I used to smoke for quite a few years (10-12?). I smoked less than a pack a day, maybe 3/4 of a pack. I quit 16 years ago. Cold turkey.

I was pretty dense about this......my daughter was constantly sick with one sinus infection after another, constant ear infectons, always got strep, colds turned to bronchitis, etc. When I quit smoking........she pretty basically quit getting sick! She might get a cold every season but it was not ALL THE TIME like before. She would no sooner finish antibiotics then she would be on them again.

THAT was enough to keep me from ever smoking again! Yes, I was not thrilled to gain 10 pounds (seemed like overnight!) but when I realized what MY smoking was doing to the most important person in the world.......no brainer!!
 
I used to smoke for quite a few years (10-12?). I smoked less than a pack a day, maybe 3/4 of a pack. I quit 16 years ago. Cold turkey.

I was pretty dense about this......my daughter was constantly sick with one sinus infection after another, constant ear infectons, always got strep, colds turned to bronchitis, etc. When I quit smoking........she pretty basically quit getting sick! She might get a cold every season but it was not ALL THE TIME like before. She would no sooner finish antibiotics then she would be on them again.

THAT was enough to keep me from ever smoking again! Yes, I was not thrilled to gain 10 pounds (seemed like overnight!) but when I realized what MY smoking was doing to the most important person in the world.......no brainer!!


Good for you! How were the first few days of withdrawal?
 
My last cigarette was on Aug 3rd, 1998. Know why I know the exact date because that is the date of my heart attack. Scared me enough to never touch another cigarette again. Two arteries blocked. One-100% the other one was 80%:scared1:
 

I quit June 28th, 1980.....29 years ago and still celebrating each quit-anniversary.

When I quit I was pretty sick with a cold/flu illness and smoking made me cough a lot with that illness, so I put them down and never picked them up again. What worked for me was to make sure that I had a pack there that I could see because it was when I didn't have any that I craved them the most.

It worked so well for me that my mother who was a lifelong smoker, did the same thing, just put them down. She kept gum around and also held a pencil like a cig quite a bit to have something to do with her hands, lol.

Love this thread. It will be interesting to read how other's handled this.
 
I quit September 24th three years ago. There was a lot contributing to my quitting. I had wanted to stop for a while but really had no motivation. Then I started getting what I call heart palpitations...they drove me CRAZY! It would keep me up at night. Lots of tests were done and my doctor pretty much said it was the smoking and there was nothing to be done about it.

__Records supplied__
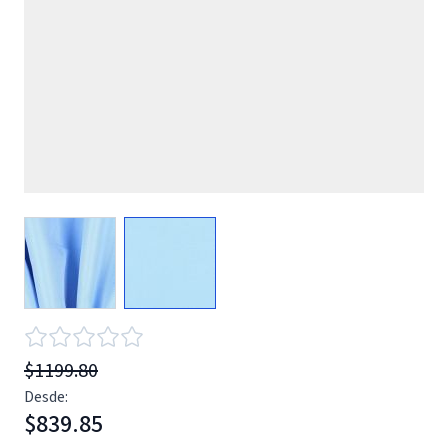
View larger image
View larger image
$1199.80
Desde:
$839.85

--

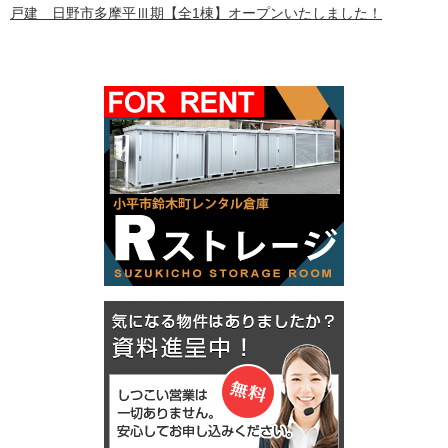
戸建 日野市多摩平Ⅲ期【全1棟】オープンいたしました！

...

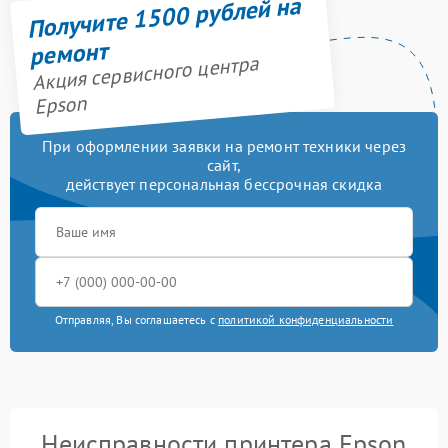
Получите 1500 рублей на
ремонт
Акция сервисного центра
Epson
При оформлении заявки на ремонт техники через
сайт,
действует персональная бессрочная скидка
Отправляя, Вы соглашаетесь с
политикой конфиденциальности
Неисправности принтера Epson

__Work item 1__
In the posts about quitting smoking, shorten the paragraph that begins "When I quit I was pretty sick" to two sentences, keeping its main facts.
__Work item 2__
Carry on the posts about quitting smoking from their last sentence.

__Exercise result 1__
The writer quit while sick with a cold or flu, because smoking caused heavy coughing, and never smoked again. Keeping a visible pack nearby helped, since cravings were strongest when none were on hand.

__Exercise result 2__
At the same time I got custody of my nephew and it just seemed like a good time to quit. So I did, cold turkey. I had smoked about a pack a day.

My boyfriend (who I lived with then and still do) still smokes. He has tried something offline, Chantix, Nicorette and nothing has worked. I don't really think that he wants to quit smoking yet but its his life. He doesn't smoke in the house or when I am in the car. I still have one every once in a blue moon if I have had a couple of drinks but it makes my chest hurt the next day so it really isn't worth it.
 
I quit cold turkey 6 years ago. People can turn their nose up at me for ever having smoked "ooooh, I would never do anything like that :snooty:" but quitting has been one of my proudest accomplishments. Not easy. But I just stopped one day (it was a Monday in late April, 9:15 pm :laughing:) and never started again. What kept me going was knowing that it was a battle and I was NOT going to admit defeat. Something just got me really determined. Today what keeps me from going back is knowing that I never want to go through quitting again!

Today I am extremely healthy. I jog and do other aerobic exercise
and have endurance and stamina like I never thought I'd have. I almost never get sick. Maybe just a stuffy nose for a few days here and there. I haven't had a cough-cold since smoking. But that's probably just coincidence. But there's so much more than the breathing thing. I used to have sensitive stomach issues (like IBS) that are gone now. My gums are not sensitive and never bleed. Smoking does damage to your entire body, not just your lungs, by depriving your cells of oxygen.

I know the physical withdrawal was an issue, but I don't remember details. That didn't go on for too long, but I remember that I had lots and lots of TIME on my hands. If I smoked 10 cigs a day, that was probably about an hour of every day that I spent smoking.

One thing my friend and I were talking about is that after you quit, if you feel like you "want" a smoke, you have to remember that you really don't. If you were to cave and have one, you'd practically cough up a lung. What you "want" is the feeling of relief you'd get when you'd fulfill your craving. After a certain amount of time, you just won't get that feeling of relief from a smoke anymore and you need to keep that in mind. But I think that's why a lot of people return to the habit when they are under stress - they are seeking that sense of relief. Understanding these things is important when quitting or maintaining a quit.

Please give it a try. You CAN NOT be sorry. Look at it as a challenge for yourself. Keep in touch, people here can help.
 
I quit smoking on September 12, 2006 at around 9:00 in the morning. This was about my 20th quit attempt and it finally "took". I used Chantix. It was very new at the time and I actually had to tell my doctor about it. I know it doesn't work for everyone but it was a big help to me. I still had cravings and withdrawal but not as bad as other times I quit. My husband still smokes - he tried the Chantix and it made him clinically depressed and caused chest pains that were like a heart attack. So he had to quit the drug.

He's quit cold turkey a few times but it never lasted long. He's tried patches but they also make him pretty sick. He doesn't do well with most drugs, other than his nicotine addiction. And something about the patches does make him have weird dreams and not sleep. The gum was better but he didn't stick with that. Not much I can do except encourage him to keep trying. Now that he has to go outside to smoke, he has cut back to about half a pack a day. Not bad considering that at one point he was a two to three pack a day smoker.

When I quit I have been smoking for more than 35 years. I started quite young because of a parent who smoked and allowed me to smoke his cigarettes. No need to buy, I could bum from Dad. By the time I quit I was smoking around two packs a day. More on days when I had to travel from my home to my office (110 miles each way).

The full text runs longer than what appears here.